- _PROBLEM REQUIREMENTS_
Rewrite the entries starting at the line that contains "pose: elev=221.2 azim=19.7" and ending at the line that contains "Dot at: (314, 316)", replacing "dist" with "distance" and keeping everything else the same. Give only those lines.

- _ROWS_
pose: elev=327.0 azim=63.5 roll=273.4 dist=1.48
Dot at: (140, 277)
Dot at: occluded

---

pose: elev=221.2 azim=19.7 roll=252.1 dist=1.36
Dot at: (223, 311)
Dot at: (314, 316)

- _RESPONSE TO THE TASK_
pose: elev=221.2 azim=19.7 roll=252.1 distance=1.36
Dot at: (223, 311)
Dot at: (314, 316)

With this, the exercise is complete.